Dataset items:
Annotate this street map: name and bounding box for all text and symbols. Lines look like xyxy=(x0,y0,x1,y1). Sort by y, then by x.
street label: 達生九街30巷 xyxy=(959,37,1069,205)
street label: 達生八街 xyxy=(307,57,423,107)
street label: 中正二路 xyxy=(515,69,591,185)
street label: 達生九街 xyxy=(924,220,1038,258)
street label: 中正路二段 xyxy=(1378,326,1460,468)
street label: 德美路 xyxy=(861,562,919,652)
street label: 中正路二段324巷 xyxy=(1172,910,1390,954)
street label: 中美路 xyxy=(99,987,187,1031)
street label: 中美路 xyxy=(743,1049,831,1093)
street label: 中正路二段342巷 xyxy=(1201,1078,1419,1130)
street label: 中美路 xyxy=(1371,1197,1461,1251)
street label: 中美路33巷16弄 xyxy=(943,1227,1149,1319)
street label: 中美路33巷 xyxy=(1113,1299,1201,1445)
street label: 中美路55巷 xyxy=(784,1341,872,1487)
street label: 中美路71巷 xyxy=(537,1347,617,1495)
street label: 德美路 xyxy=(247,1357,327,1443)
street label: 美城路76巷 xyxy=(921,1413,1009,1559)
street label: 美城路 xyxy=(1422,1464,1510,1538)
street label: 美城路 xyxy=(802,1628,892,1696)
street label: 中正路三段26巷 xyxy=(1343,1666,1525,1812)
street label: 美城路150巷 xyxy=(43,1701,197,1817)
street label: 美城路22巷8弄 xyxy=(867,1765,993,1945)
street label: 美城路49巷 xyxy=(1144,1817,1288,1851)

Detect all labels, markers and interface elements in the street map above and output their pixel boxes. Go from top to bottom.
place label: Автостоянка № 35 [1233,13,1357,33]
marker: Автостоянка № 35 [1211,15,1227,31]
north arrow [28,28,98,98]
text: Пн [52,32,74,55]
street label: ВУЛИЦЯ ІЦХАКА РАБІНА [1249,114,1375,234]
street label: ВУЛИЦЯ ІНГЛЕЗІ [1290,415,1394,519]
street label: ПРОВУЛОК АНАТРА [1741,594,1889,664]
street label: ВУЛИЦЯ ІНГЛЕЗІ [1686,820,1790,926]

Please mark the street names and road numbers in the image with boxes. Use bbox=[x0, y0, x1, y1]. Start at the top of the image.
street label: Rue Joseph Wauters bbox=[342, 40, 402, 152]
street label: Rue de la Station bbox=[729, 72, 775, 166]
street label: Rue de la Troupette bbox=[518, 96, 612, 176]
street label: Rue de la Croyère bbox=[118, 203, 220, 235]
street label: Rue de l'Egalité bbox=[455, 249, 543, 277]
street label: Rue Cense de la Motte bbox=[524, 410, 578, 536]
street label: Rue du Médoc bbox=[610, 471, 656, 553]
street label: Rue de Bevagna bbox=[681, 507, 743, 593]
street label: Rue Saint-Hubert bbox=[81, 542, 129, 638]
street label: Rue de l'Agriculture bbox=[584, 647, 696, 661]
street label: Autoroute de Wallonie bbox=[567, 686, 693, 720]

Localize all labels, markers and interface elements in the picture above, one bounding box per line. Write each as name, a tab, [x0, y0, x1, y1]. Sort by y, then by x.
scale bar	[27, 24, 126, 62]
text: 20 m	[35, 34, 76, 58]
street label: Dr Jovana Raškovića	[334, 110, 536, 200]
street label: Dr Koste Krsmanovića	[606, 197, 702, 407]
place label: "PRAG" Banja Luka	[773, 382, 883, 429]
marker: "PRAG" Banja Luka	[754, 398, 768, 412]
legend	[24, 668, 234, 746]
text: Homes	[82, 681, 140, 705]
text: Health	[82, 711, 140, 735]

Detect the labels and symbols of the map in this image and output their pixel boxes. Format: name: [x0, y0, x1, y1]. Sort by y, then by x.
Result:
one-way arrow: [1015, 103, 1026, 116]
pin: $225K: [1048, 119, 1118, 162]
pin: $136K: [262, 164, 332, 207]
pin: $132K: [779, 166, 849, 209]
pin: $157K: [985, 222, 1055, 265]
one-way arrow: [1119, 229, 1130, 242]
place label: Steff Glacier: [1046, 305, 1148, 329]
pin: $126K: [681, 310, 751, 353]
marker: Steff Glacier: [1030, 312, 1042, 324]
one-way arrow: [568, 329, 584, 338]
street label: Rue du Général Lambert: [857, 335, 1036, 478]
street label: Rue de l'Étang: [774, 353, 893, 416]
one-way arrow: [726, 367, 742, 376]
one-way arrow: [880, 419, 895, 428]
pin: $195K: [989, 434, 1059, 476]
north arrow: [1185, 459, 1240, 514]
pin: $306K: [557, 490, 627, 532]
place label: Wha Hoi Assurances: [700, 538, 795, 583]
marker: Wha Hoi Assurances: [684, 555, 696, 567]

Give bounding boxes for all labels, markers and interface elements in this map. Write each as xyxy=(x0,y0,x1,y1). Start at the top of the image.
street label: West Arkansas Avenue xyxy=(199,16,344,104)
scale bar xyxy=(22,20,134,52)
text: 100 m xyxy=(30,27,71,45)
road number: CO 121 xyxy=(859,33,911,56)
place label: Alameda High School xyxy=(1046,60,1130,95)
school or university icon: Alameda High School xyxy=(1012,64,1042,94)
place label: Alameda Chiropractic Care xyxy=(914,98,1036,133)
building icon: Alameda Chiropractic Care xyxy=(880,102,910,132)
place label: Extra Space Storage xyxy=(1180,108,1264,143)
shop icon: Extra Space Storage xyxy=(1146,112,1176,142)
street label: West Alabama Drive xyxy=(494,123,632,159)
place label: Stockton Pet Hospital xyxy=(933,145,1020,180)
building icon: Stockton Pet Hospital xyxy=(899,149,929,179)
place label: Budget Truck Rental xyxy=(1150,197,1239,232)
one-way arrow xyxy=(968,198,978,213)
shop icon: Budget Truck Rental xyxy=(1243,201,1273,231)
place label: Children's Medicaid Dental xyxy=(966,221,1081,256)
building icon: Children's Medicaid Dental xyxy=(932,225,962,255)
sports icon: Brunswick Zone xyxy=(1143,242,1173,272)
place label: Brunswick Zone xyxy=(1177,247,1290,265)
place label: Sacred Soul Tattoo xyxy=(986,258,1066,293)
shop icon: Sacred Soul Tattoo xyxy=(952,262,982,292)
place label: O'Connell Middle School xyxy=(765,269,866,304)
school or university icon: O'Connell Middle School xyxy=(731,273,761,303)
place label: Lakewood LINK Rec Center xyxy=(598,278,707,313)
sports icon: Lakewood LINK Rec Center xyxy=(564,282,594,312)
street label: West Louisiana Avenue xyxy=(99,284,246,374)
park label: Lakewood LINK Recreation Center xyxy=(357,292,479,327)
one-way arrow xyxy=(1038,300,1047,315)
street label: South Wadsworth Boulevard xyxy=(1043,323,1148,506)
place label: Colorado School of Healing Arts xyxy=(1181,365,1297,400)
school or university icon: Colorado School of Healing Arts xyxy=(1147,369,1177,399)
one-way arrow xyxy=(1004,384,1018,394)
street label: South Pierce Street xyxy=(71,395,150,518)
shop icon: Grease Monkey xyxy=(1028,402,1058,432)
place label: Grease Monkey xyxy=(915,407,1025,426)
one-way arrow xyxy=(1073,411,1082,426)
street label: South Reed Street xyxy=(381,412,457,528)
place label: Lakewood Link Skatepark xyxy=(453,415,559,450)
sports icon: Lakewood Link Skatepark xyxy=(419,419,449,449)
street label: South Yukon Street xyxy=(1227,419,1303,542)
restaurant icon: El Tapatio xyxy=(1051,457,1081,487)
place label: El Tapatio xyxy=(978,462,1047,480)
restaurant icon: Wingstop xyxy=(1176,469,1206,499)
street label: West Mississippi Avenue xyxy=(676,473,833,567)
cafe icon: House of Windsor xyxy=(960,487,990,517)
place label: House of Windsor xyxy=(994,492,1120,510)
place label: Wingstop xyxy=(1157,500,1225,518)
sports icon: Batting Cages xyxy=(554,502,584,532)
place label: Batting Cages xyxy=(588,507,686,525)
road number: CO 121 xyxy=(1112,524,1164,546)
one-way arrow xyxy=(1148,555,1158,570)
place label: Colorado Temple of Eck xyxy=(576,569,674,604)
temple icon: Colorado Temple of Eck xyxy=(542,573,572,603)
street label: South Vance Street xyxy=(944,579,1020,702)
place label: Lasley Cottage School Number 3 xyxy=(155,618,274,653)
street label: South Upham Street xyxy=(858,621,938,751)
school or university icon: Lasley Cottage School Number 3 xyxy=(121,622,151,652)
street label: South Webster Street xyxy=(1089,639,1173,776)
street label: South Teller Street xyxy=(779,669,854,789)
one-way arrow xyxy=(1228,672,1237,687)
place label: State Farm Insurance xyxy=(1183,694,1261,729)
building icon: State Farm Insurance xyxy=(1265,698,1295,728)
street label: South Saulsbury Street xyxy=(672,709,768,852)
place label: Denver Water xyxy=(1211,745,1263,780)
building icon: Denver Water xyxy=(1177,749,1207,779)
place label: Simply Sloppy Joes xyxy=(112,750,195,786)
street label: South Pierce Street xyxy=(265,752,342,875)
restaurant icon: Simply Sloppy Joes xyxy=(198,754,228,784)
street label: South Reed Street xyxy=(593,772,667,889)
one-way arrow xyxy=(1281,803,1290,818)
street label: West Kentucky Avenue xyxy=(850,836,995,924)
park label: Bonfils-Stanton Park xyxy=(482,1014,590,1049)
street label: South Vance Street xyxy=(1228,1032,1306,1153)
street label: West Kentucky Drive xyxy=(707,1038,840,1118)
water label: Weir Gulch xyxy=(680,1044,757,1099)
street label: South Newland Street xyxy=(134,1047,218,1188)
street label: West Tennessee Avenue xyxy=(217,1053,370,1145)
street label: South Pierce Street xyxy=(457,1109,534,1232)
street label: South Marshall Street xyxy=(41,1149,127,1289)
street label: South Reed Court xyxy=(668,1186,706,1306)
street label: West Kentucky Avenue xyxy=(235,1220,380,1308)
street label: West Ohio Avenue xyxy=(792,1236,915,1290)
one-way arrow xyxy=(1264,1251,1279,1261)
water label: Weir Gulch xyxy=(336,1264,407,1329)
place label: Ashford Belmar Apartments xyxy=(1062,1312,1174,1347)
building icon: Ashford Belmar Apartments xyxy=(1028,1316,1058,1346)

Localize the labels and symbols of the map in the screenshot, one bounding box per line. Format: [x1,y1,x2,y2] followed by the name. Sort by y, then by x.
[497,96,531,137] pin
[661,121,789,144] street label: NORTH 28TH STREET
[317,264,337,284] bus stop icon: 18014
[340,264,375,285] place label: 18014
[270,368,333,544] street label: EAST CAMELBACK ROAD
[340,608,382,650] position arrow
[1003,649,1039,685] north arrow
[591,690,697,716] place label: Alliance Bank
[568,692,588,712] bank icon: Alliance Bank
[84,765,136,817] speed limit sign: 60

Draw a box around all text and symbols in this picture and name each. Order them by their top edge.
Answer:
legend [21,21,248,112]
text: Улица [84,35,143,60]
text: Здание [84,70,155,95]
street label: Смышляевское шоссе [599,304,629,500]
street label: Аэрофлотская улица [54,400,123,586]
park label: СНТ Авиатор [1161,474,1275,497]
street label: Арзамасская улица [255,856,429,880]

■ **Task directions**
Each line in the records above that contains the word "Wingstop" must be copied.

■ **Response to this exercise**
restaurant icon: Wingstop xyxy=(1176,469,1206,499)
place label: Wingstop xyxy=(1157,500,1225,518)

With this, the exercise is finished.